The average Australian will agree that living costs are continuing to rise. The Australian Bureau of Statistics (ABS) found that in 2018, the cost of living rose by over 2%, which is the highest recorded growth for almost four years.
With workers feeling the pinch of increased housing prices, sky-high utility bills, childcare costs, and more, there has never been a more important time to increase your salary and stay ahead of these rising prices.
How much do you really need?
The ABS reports that approximately 50% of employees earn between $2,860 and $6,552 per month (before tax). The average living expenses are approximately $3,000 – 4,000 per month, depending on location.
Once taxes, superannuation, housing expenses, utility bills, and groceries are paid, only small amounts are left for the average Australian to save, invest, or even spend on discretionary items. To get ahead and have financial security, workers need to be saving and investing regularly.
Figures show that 47% of baby boomers in the second-lowest income quartile will run out of superannuation in their lifetime, making it imperative to have extra funds to invest or contribute to superannuation for your future.
The problem that many Australians are finding is that there is simply not enough money left once essential living expenses are covered.
Practical ways to increase your income
Everyone would like extra income in their pockets, but nowadays, it’s not only a want – but a need as well. Increasing your take-home pay is essential to reach savings goals quickly and allow for a financially comfortable life.
There are several ways to increase your income. You could earn a pay rise, accept a promotion, change companies, switch industries, or even start a side business.
1. Getting a Promotion
One of the best ways to increase your salary is to get a promotion within the business that you’re employed by now.
Four ways to get a promotion:
- Ask for it! Performance reviews are a great time to discuss your role and a potential move upward, or you can schedule a meeting with your manager. Take note of any achievements you’ve made in your current role and where you’ve been taking on more responsibility. Use this information to have an open discussion about your future in the company.
- Be an engaged employee in the workplace: Put your best foot forward. Contribute to discussions, volunteer to work on other projects, or help team members with their work if needed.
- Build a strong educational foundation: Even if you didn’t start with a formal qualification, it’s never too late to get one. You can add to your training and knowledge via professional development opportunities or diploma qualifications. An American study found that 70% of employers believe it is vital for workers to continue learning, to stay up to date with changes in their role or industry. Showing a commitment to ongoing learning demonstrates to your manager that you’re serious about your role.
- Demonstrate leadership: Even if you’re not currently in a leadership role, show your managers that you are capable of leading by demonstrating those qualities in the workplace. Ways to do this could be putting your hand up if asked to lead a team, helping out newer team members, or starting an office initiative like a charity event or recycling program.
2. Secure a Pay Rise
While receiving a promotion is a great way to achieve your salary goals, it’s not the be-all and end-all. If you’ve been working hard in your role and demonstrating value to the company, it may be time to ask for a pay rise.
Make sure to research current market trends of salaries in your industry and consider the achievements you’ve made during your time in the role.
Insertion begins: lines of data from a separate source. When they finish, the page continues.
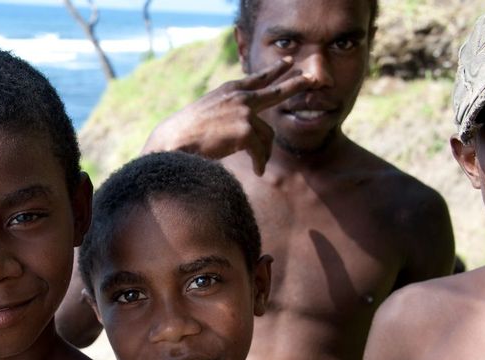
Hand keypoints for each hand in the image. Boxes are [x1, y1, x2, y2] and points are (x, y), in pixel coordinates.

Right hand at [142, 57, 313, 174]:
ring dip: (264, 152)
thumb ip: (229, 109)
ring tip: (259, 164)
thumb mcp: (208, 111)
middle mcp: (239, 97)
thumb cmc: (186, 133)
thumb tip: (245, 121)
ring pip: (267, 135)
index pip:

This could be taking on new projects, helping to procure new business, contributing positively to team morale, or taking on extra responsibility.
Just by asking, you’re already one step closer and demonstrates that you are committed to your performance and the company. Studies found that over 70% of those who discuss a pay rise with their manager, end up with one, so it can’t hurt to try.
3. Switch Jobs or Industries
If you’re not satisfied with your salary or struggle to see opportunities for growth in your current career or company, it may be worth doing extra research. Look into the average salaries within your industry (including management and executive roles) to see whether the financial pay off of working your way up is viable.
You may find that switching careers and taking on formal training in a different industry could help you reach your goals. The investment in your education is often worth it for a higher earning potential.
You could also analyse how to apply your current skill set to a different, higher-paying industry. Many courses allow for Recognition of Prior Learning so you can top up your knowledge with a diploma, and quickly open doors in a different world of work.
4. Start your own business
Being your own boss is a goal for a lot of people. Having full autonomy over your business and role is an attractive prospect. Plus, your earning potential isn’t capped. You get out of the business, what you’re willing to put into it – and this includes your income.
Consider if your experience may lend itself to starting a business. Or, perhaps you could pursue a hobby or interest by upskilling with formal education and training. You will then be able to transfer that hobby into a side hustle that will not only provide new opportunities but also put a few more dollars in the bank.
Increasing your salary is the single easiest way to increase financial security and provide long term solutions to your money goals. Whether you ask for a raise, a promotion, or you decide that going it alone with your own business is the right path; there are plenty of options available. First, look at your current place of work. You may be surprised at what opportunities already exist or what a little extra education could help you achieve. If you’re looking to upskill to reach these goals, there are plenty of flexible online courses in a range of industries to help you achieve the salary or dream role.